Red Brazilian cobra

Posted by SgtPepper | Posted in | Posted on Friday, August 22, 2008

I died in Chile, it was a terrible accident involving a red cobra and some armed assault to a brothel which I just happened to be nearby. My funeral involved lots of people I never knew, some others who promised they would never see me again, and of course, my beloved family: My daughter and her dog. It wasn't very emotional, some few people that thought they knew me said a few things about my love for my career, my altruism and my wisdom. And said those things knowing I had always hated the insurance business, and the last charity related thing I did was to steal a sandwich from a kid in some volunteer kitchen.

The last years of my life were just working, getting people into buying useless insurances and sharpening pencils. As a matter of a fact my whole life could've been written in a napkin if only I hadn't retire for 3 years to travel around the world. I was around forty at the time and had never used all the accumulated vacation time I had build for years, so since I had nothing to live for, I just took off. I decided my first travel would be to London. But soon after a few minutes of some sort of research, I found out I wasn't wallet-a-lly prepared for that kind of trip. So I saved some cents, left my child with her mother and went to Peru.

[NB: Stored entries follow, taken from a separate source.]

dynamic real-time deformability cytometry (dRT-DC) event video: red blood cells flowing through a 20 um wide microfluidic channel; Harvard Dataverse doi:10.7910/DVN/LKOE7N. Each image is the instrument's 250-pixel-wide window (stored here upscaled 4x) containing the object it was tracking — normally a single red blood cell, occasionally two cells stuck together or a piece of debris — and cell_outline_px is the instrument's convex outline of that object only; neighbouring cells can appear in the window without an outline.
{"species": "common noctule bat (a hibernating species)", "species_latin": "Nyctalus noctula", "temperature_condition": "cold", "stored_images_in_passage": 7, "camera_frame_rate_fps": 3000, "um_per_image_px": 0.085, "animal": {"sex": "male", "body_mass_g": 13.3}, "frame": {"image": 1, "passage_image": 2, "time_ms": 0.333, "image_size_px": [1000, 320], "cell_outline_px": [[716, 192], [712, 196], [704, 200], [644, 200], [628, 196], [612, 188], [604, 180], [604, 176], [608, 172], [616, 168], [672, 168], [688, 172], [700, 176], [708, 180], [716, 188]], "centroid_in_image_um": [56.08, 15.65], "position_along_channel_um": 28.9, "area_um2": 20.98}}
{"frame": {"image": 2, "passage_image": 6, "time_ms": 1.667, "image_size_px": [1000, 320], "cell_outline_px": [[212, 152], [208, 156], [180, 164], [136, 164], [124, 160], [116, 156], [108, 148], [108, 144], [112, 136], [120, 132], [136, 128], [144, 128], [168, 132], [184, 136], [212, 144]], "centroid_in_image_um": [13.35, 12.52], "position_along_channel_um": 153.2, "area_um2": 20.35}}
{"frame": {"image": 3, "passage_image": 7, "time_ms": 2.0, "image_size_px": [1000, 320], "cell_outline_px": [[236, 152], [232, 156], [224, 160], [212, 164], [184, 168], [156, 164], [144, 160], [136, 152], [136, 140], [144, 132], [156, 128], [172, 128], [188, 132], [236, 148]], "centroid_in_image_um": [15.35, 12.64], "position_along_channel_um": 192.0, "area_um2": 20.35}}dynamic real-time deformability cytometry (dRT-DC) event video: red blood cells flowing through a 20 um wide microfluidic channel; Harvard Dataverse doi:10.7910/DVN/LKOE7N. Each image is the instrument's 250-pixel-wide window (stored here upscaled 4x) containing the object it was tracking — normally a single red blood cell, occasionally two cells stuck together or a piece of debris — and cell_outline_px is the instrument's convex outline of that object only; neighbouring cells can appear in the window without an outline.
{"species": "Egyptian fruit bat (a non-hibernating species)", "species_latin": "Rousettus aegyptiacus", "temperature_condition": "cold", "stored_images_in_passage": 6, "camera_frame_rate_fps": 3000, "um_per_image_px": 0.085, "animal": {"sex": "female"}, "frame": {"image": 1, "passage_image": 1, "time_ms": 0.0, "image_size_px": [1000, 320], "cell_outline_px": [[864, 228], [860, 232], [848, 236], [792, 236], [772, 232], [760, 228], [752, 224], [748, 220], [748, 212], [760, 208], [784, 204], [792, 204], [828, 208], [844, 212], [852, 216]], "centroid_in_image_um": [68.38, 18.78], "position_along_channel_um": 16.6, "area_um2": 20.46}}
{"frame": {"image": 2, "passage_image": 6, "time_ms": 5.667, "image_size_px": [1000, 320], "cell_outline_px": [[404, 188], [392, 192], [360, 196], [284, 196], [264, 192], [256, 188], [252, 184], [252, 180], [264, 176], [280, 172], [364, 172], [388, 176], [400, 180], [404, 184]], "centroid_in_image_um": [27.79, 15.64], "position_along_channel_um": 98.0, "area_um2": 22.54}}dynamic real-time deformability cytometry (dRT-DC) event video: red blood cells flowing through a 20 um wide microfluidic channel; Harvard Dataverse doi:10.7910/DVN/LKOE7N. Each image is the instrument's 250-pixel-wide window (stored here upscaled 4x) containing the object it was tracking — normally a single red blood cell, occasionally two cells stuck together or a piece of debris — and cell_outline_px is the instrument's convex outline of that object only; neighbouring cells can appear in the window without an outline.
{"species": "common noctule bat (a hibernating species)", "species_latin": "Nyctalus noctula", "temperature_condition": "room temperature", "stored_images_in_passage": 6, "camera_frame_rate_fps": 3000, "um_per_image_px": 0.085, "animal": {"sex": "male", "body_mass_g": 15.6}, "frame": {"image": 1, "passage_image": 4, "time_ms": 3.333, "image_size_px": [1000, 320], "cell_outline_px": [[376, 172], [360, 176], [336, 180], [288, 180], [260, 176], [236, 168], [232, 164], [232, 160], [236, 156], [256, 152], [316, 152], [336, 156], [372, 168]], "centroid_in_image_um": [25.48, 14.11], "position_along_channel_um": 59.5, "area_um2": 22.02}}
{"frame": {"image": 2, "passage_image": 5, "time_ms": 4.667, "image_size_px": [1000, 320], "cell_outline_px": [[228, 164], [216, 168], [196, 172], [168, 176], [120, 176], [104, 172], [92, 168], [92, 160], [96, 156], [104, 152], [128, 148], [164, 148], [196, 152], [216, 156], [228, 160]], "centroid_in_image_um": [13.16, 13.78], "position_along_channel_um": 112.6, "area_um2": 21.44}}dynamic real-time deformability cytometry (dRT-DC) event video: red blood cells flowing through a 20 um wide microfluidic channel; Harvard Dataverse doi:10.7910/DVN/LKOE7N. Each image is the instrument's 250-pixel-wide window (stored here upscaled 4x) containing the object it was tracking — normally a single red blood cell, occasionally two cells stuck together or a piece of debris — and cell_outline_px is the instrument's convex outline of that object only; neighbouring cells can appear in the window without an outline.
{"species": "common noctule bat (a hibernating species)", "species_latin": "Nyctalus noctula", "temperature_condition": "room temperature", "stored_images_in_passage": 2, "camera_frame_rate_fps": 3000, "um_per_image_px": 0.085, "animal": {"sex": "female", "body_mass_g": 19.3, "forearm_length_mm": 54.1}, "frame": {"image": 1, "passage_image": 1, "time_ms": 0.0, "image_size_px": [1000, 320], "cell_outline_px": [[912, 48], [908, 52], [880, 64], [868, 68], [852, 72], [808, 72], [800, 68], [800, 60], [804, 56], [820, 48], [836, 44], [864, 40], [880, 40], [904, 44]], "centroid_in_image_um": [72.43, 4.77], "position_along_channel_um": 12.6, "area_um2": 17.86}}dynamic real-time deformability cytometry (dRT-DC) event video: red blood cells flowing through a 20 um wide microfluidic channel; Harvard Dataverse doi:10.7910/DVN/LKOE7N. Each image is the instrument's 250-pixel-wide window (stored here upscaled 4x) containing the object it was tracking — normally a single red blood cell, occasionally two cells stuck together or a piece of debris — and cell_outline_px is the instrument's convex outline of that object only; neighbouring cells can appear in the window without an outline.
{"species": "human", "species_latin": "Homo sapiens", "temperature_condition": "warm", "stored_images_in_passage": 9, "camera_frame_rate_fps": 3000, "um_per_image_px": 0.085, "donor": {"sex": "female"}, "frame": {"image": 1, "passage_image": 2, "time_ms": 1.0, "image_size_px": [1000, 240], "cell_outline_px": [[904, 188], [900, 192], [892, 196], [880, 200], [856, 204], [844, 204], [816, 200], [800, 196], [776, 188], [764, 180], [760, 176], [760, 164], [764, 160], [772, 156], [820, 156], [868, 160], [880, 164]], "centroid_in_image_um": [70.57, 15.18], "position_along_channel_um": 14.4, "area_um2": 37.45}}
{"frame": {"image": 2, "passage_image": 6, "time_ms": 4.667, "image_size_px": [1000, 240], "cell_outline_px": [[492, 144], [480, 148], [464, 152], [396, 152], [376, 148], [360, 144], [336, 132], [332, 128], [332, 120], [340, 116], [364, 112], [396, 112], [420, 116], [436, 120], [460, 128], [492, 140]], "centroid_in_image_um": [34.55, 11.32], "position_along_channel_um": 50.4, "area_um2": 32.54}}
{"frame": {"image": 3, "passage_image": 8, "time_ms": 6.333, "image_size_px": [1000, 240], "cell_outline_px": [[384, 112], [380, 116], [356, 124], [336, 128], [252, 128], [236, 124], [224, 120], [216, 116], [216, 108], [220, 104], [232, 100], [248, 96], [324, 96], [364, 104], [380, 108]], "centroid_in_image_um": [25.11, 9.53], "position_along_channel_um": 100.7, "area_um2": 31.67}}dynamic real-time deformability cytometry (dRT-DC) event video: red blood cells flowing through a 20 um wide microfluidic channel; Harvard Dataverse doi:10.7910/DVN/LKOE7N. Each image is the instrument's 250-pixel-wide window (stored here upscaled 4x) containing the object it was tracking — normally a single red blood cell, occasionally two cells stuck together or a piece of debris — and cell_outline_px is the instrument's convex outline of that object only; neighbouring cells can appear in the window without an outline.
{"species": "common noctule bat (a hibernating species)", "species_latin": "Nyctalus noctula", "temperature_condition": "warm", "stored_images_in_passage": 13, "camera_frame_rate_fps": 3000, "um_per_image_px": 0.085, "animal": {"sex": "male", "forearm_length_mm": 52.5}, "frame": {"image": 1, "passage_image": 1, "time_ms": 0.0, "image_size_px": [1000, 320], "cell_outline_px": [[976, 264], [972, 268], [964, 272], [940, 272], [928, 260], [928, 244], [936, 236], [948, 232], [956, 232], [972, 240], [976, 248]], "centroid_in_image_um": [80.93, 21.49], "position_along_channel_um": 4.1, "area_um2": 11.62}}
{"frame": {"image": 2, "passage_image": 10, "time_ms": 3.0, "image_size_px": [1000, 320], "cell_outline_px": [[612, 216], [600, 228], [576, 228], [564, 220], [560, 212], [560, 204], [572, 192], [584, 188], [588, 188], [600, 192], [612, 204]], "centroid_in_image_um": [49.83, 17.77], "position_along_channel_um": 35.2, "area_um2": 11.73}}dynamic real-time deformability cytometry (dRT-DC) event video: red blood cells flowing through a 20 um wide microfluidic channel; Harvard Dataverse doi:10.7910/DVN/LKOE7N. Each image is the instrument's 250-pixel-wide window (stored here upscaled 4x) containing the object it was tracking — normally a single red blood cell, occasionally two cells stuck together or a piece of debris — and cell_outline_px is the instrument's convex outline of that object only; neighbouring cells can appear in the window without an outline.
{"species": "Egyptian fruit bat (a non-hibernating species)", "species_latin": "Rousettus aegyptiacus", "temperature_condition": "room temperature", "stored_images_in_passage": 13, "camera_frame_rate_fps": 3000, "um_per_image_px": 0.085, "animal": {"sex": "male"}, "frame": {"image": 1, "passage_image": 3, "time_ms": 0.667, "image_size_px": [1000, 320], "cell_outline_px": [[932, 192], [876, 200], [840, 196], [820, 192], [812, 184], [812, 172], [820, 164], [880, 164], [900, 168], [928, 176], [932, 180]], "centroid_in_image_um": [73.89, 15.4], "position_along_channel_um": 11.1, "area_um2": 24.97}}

I'm really not sure why had I gone there, now I think about it, I believe the name was just too catchy, and so I traveled the jungles of the wild South America, which I think is called wild for the amount of times one can get mugged in one day. But the most interesting things about that, were the jungles and rain forests. I had a few guides show me the area, and it was really beautiful, they were long and tiring walks, and the weather was always humid, but it was all worth it.

It was in a Bolivian jungle where I was fascinated by them, their textures, their colors and their loud silence. Of course I had seen hem before in zoos back at Chicago, but it was just not comparable. I could never describe the feeling of watching all those snakes creeping to the moonlight. Ever since then I have been serpentophilic, not in a sick sex twisted way, more in a I'll-investigate-all-I-can kind of way.

Eventually and along with my trips I became an expert in those backbone-less reptiles. I still don't know why I liked them so much, but I did. And so I dedicated for almost two years to live the dream I never had, living in jungles and studying stations to be around them. It was a weird fixation, but I was happy, more happy than in all those years of hard work.

But as every happy phase, it had to come to an end. The time was over, and I didn't have the money or the balls to stay there, to throw away that systematized life and live as I wanted. So I went back to selling insurances, but the problem wasn't the fact that I was back, the problem was that I had gone to a happier place. Nothing was the same, my cold blood indifference was no longer useful. The coffee didn't taste the same from a machine, the air smelled always like something in between dead dreams and smog, and now I could notice how boring was my job. But I stayed, I didn't knew how could I get out, and now I think about it, it was more that I didn't want to get out.

So years went on, but I was still dead inside. Then Raul Called, he was one of the biologists that studied the snakes along with me, and he told me they had found something they had been looking for for ages. The red Brazilian cobra, which happened not to be precisely in Brazil. But the point was that, I couldn't go, or at least so I thought. But then I looked back to what I would leave. A crappy job which I hated, and a daughter who I never saw, and of course, her dog. So, with the same boldness I took those prolongued vacation, I took off to Brazil.